#### [Extracted text]

▼

Nor is our tall poppy attitude necessarily the ‘politics of envy’. It might be, but if one idea could be called New Zealand’s founding principle, it is equality. Our pride in ourselves, admittedly still sometimes a little self-conscious, springs from the daring confidence of our forebears that given the right opportunities, many Jacks could be as good as their masters. We are fiercely egalitarian. It is what has made us what we are. It is the spirit of the pioneers and the trenches, the mateship of the pub and the hills, the ordinary people who watch carefully and disinterestedly the government of their country, because it is in a very real sense their government and country. There are always know-all bossy-britches ready to dismiss this egalitarian spirit as a mere curious cultural heirloom from an earlier age, but it is no such thing. It is our national idea; it is the only possible attitude in a democracy, which has its only justification in human equality; and more than that, it finds a solemn basis in constitutional thought as an aspect of that undoubtedly good thing, the Rule of Law.

We take the Rule of Law for granted, as we take many good things, but it is a pearl of great price. And one of its elements, as identified by Professor Dicey, the eminent nineteenth century author of The Law and the Constitution, is the idea of equality before the law. Although its full flowering has taken a thousand years, this subjection of all, even the king himself, to the superiority of the law, to the ‘common counsel of the realm’, has long been an element of English law. It was not even created by Magna Carta; the Great Charter merely affirmed it.

▲

#### [Exercises]
1. In the passage on New Zealand's egalitarian spirit, what idea could be called New Zealand's founding principle?
2. Continue the passage on New Zealand's egalitarian spirit from where it stops.

#### [Data for review]
▼

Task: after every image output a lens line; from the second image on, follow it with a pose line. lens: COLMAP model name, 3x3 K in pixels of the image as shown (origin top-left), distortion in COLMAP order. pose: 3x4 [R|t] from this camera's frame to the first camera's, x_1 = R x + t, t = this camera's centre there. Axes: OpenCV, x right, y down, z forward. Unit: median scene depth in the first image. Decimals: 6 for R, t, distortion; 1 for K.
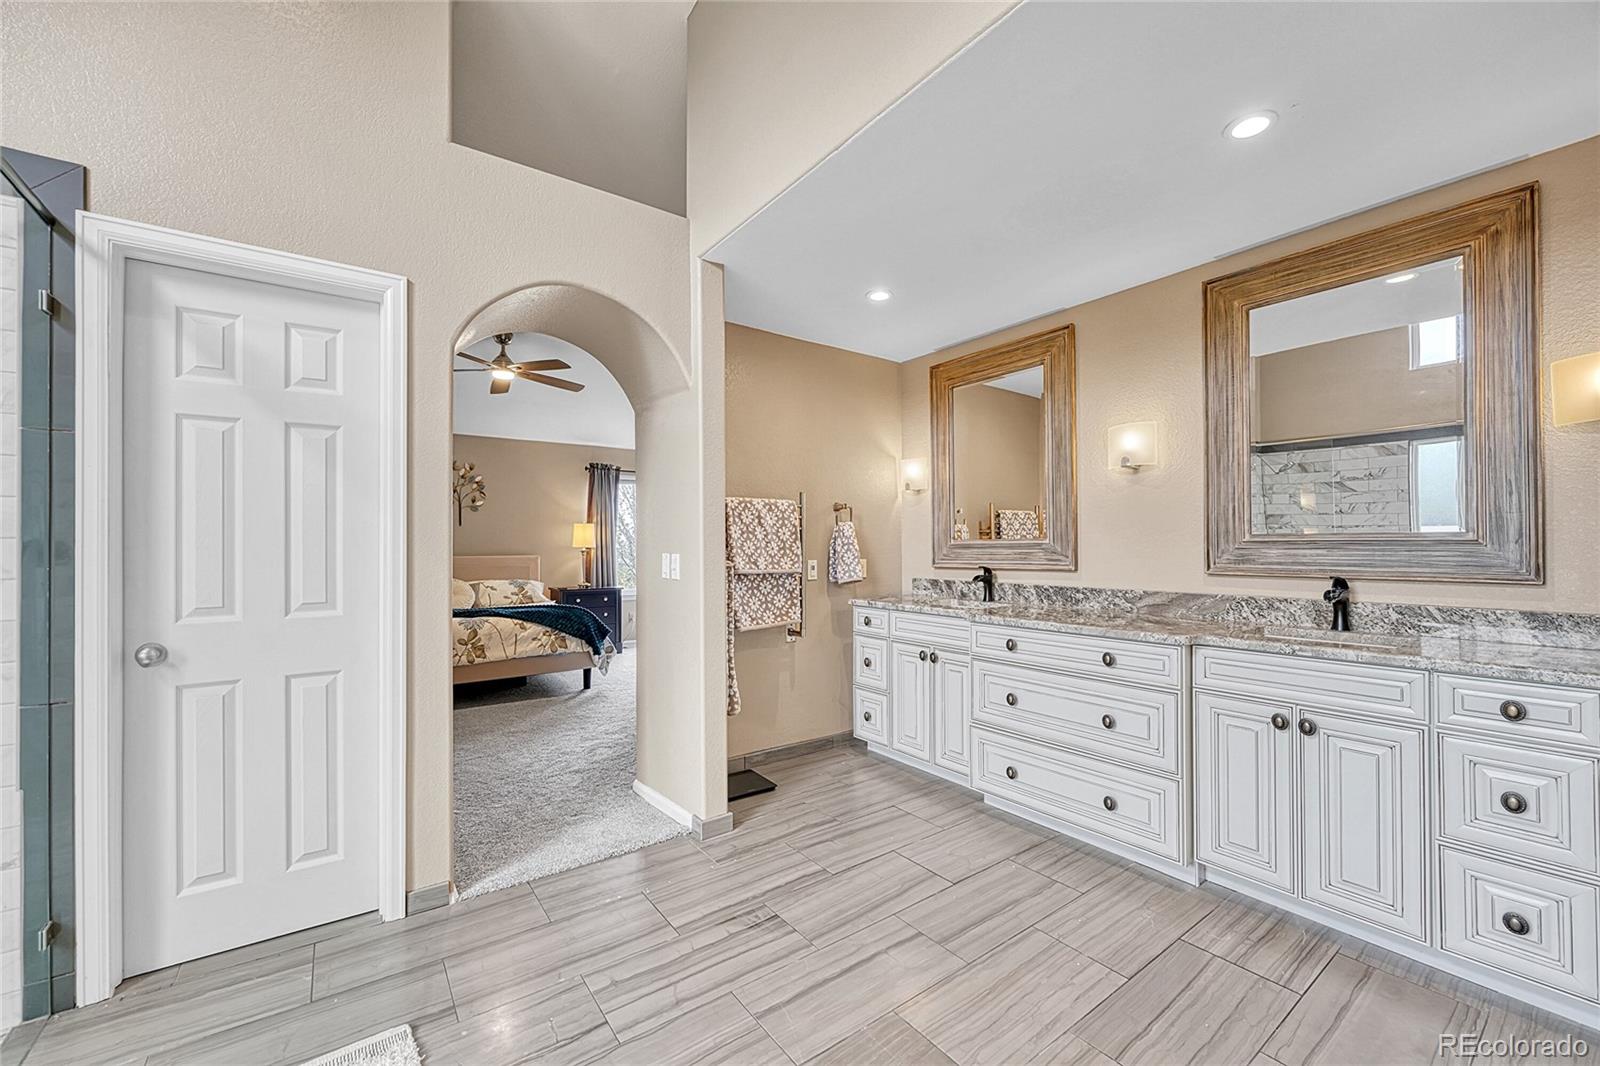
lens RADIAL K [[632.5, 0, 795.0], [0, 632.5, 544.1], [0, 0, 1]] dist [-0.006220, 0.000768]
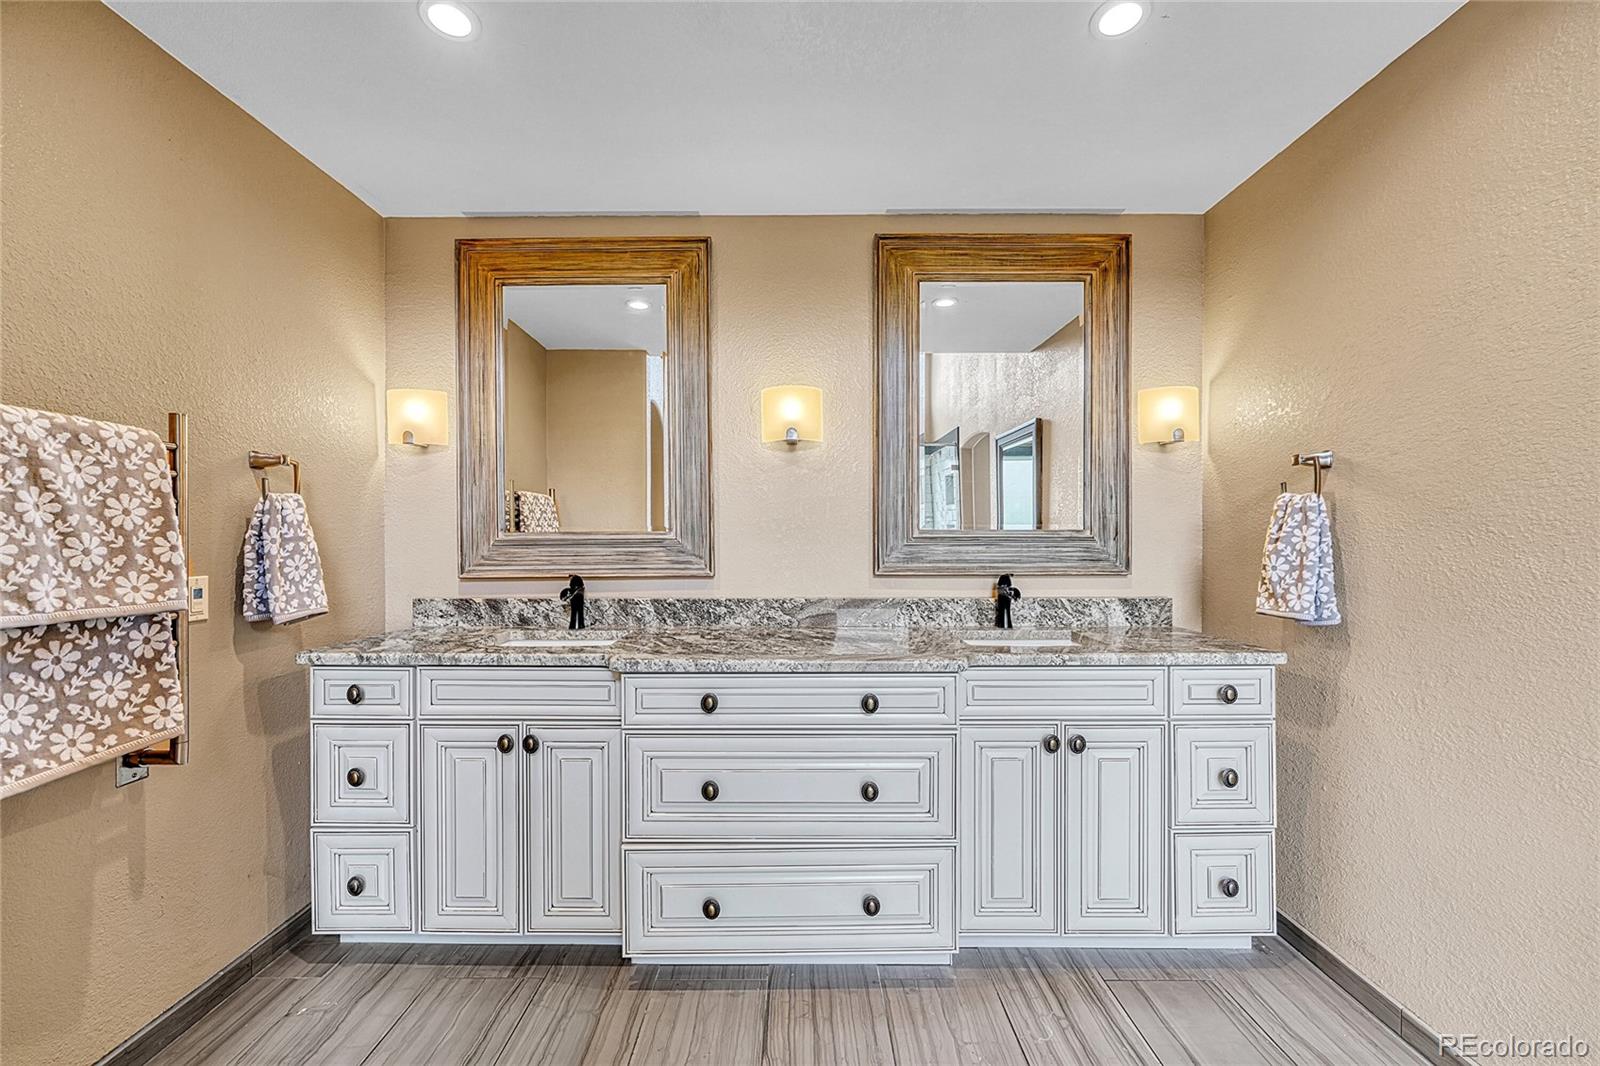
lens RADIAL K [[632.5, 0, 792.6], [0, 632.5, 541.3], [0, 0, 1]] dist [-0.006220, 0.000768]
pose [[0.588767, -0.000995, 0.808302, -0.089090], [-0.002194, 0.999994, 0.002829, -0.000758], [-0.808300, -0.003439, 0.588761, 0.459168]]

▲
▼

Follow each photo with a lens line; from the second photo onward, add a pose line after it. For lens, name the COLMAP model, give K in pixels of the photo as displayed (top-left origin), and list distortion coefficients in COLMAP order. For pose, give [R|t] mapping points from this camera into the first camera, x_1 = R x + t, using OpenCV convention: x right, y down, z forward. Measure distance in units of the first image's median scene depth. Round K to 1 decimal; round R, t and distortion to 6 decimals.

▲
▼

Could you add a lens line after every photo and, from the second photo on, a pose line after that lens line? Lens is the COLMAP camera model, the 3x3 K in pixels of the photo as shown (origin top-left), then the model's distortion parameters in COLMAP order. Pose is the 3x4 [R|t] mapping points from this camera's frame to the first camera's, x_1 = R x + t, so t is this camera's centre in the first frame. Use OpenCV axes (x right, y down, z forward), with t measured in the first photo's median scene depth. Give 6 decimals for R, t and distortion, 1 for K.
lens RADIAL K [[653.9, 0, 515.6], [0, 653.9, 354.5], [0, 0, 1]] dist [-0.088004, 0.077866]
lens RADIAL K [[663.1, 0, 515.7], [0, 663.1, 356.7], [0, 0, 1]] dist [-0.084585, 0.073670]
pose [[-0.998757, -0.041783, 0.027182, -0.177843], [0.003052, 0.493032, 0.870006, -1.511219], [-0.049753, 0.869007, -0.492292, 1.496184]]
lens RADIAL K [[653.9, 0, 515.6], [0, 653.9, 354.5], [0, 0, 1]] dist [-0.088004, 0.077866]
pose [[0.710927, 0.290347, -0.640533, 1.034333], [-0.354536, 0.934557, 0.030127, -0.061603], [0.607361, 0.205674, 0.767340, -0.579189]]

▲

#### [Results by task]
1. Equality.

2.
Professor Dicey described how the celebrated Voltaire, philosophe, wit, scourge of cant and hypocrisy, apostle of enlightenment, renowned all over Europe, companion of kings, was once dragged away from a Duke’s dining table by his servants and beaten because of an alleged slight to their master. Voltaire had no legal redress; no-one was prosecuted; simply because of the Duke’s noble birth. That was France, before the Revolution swept all such aristocratic privileges away in a dreadful tide of blood. Things had never been so bad in England. There were class distinctions, and even the right of noblemen to be tried by their peers in the House of Lords, but privilege had always been scarce and limited, and by Dicey’s time the Rule of Law and the principle of equality before the law had long been recognised in the United Kingdom as a basic and fundamental legal principle.

That was also, as I say, New Zealand’s founding principle. There were to be no classes here, legal or otherwise, if we could help it. We have no hereditary nobility; hunting is not reserved for the upper classes; we are all ‘just a little bit socialist’, as Mr Key has said of us; and we are all ruled by the same law. Any different treatment for any citizen would have to be justified not just by law but by good reasons.

Well, that was the situation until recently, anyway, but New Zealand has just taken another distinct step towards a society where ones punishment for crime depends on ones social status ~ and on ones race. It will not surprise us to learn that this appalling step has been taken not by some dreadful old crusty reactionary like ourselves, determined to re-create the worst aspects of the Old World, but rather by a liberal apostle of enlightenment. (‘Ah Liberty! What crimes are committed in thy name!’, as Madame Roland exclaimed on the way to the guillotine.) But it may surprise us just a little ~ or perhaps not, given the increasingly dismal record of the judiciary ~ to discover that it was a judge ~ dedicated if anyone is, surely, to the Rule of Law ~ who has taken this step.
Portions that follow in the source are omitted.